Un ruedo de arena rodeado de gradas y todo envuelto en un círculo de cientos de arcos superpuestos y alrededor. El ruedo ha sido desenterrado. Las gradas erosionadas. Y de los arcos quedan en pie los suficientes para que el turista pueda hacerse una idea de lo que fue.
A través de los arcos nada del graderío, y menos de la arena, se alcanza. Tampoco en sus días de gloria. Los arcos son un reclamo. Ven y ve. Pero, si quieres ver, has de venir. Y traspasar estos arcos. Has de entrar al juego. Sentarte en las gradas y gozar del espectáculo, que será seguramente sangriento y para paladares sin escrúpulos. Pasto para el morbo y alciente para instintos sádicos.

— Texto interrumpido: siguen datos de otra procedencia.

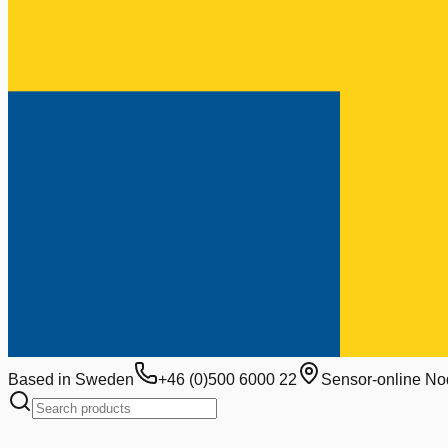
Based in Sweden
+46 (0)500 6000 22
Sensor-online No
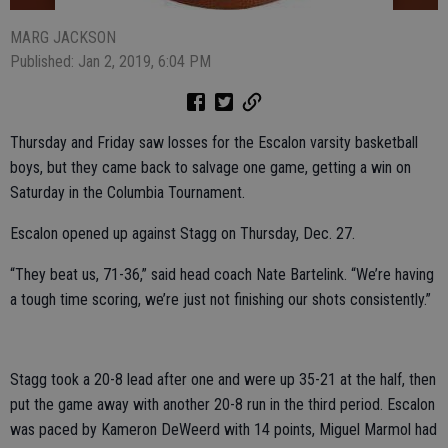
MARG JACKSON
Published: Jan 2, 2019, 6:04 PM
Thursday and Friday saw losses for the Escalon varsity basketball
boys, but they came back to salvage one game, getting a win on
Saturday in the Columbia Tournament.
Escalon opened up against Stagg on Thursday, Dec. 27.
“They beat us, 71-36,” said head coach Nate Bartelink. “We’re having
a tough time scoring, we’re just not finishing our shots consistently.”
Stagg took a 20-8 lead after one and were up 35-21 at the half, then
put the game away with another 20-8 run in the third period. Escalon
was paced by Kameron DeWeerd with 14 points, Miguel Marmol had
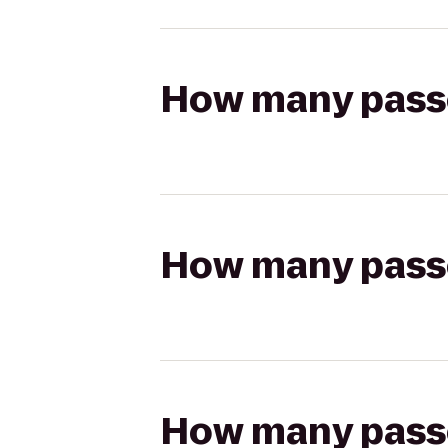
How many passen
How many passen
How many passen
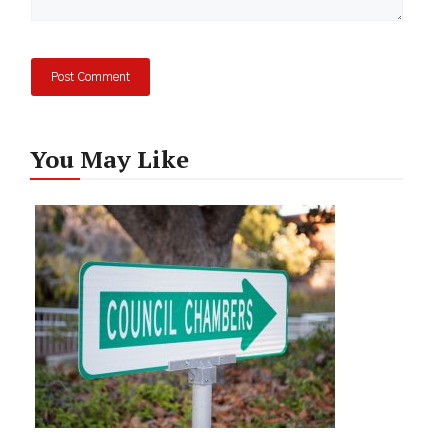
You May Like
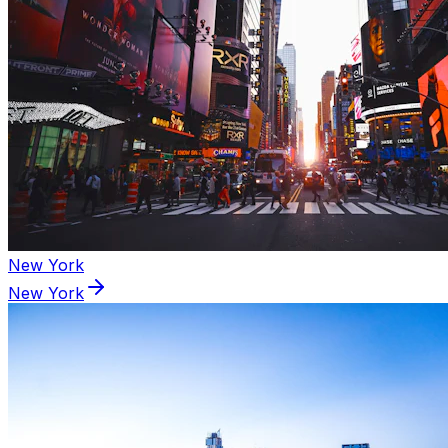
New York
New York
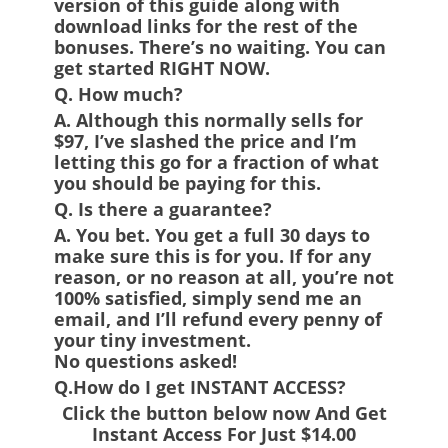
version of this guide along with
download links for the rest of the
bonuses. There’s no waiting. You can
get started RIGHT NOW.
Q. How much?
A.
Although this normally sells for
$97, I’ve slashed the price and I’m
letting this go for a fraction of what
you should be paying for this.
Q. Is there a guarantee?
A.
You bet. You get a full 30 days to
make sure this is for you. If for any
reason, or no reason at all, you’re not
100% satisfied, simply send me an
email, and I’ll refund every penny of
your tiny investment.
No questions asked!
Q.How do I get INSTANT ACCESS?
Click the button below now And Get
Instant Access For Just $14.00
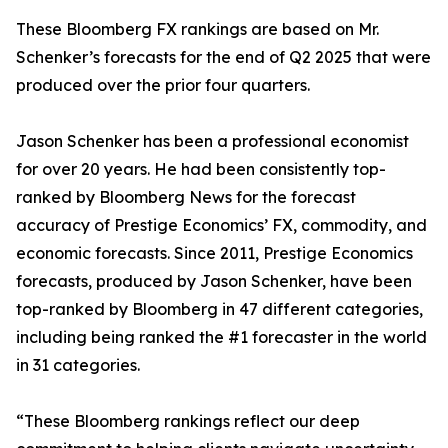
These Bloomberg FX rankings are based on Mr.
Schenker’s forecasts for the end of Q2 2025 that were
produced over the prior four quarters.
Jason Schenker has been a professional economist
for over 20 years. He had been consistently top-
ranked by Bloomberg News for the forecast
accuracy of Prestige Economics’ FX, commodity, and
economic forecasts. Since 2011, Prestige Economics
forecasts, produced by Jason Schenker, have been
top-ranked by Bloomberg in 47 different categories,
including being ranked the #1 forecaster in the world
in 31 categories.
“These Bloomberg rankings reflect our deep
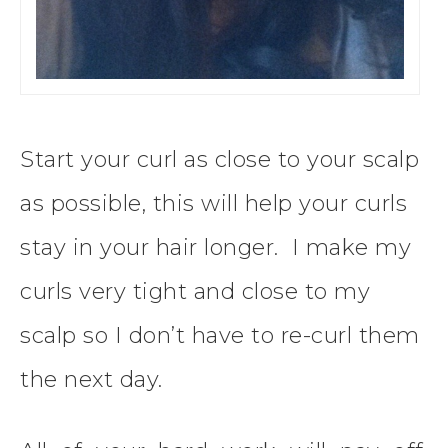
Start your curl as close to your scalp
as possible, this will help your curls
stay in your hair longer. I make my
curls very tight and close to my
scalp so I don’t have to re-curl them
the next day.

Los arcos son simples pantallas. Lo que hoy llamamos vallas publicitarias. Están vacíos, porque ya se sabe lo que anuncian y prometen. Son simples agujeros que tientan la curiosidad. Sabemos la índole del "show". Pero se nos esconden los detalles. Para detalles y más detalles, pasa. Pasa y toma asiento.
Hoy las pantallas han sustituido con comodidad a los arcos. Y no son cientos, sino miles, millones y miles de millones. Están dispersas por el orbe. Y no forman un círculo físico, real, sino simbólico, virtual. Porque, con independencia de su ubicación y orientación, están todas alrededor y en torno de un mismo ruedo (el plató puede estar en el cielo, en la tierra y en todo lugar) adonde alguna calamidad argumenta el espectáculo.
"Pan y circo" se dijo. Ahora habría que hablar de hambre (de unos) para el morbo (de otros). O quizá de los mismos, es decir, de todos para todos. El hambriento se alimenta de la fama que le concede el saciado a cambio del morboso placer que su hambre le procura. El Coliseo esplende de nuevo. Y más que nunca.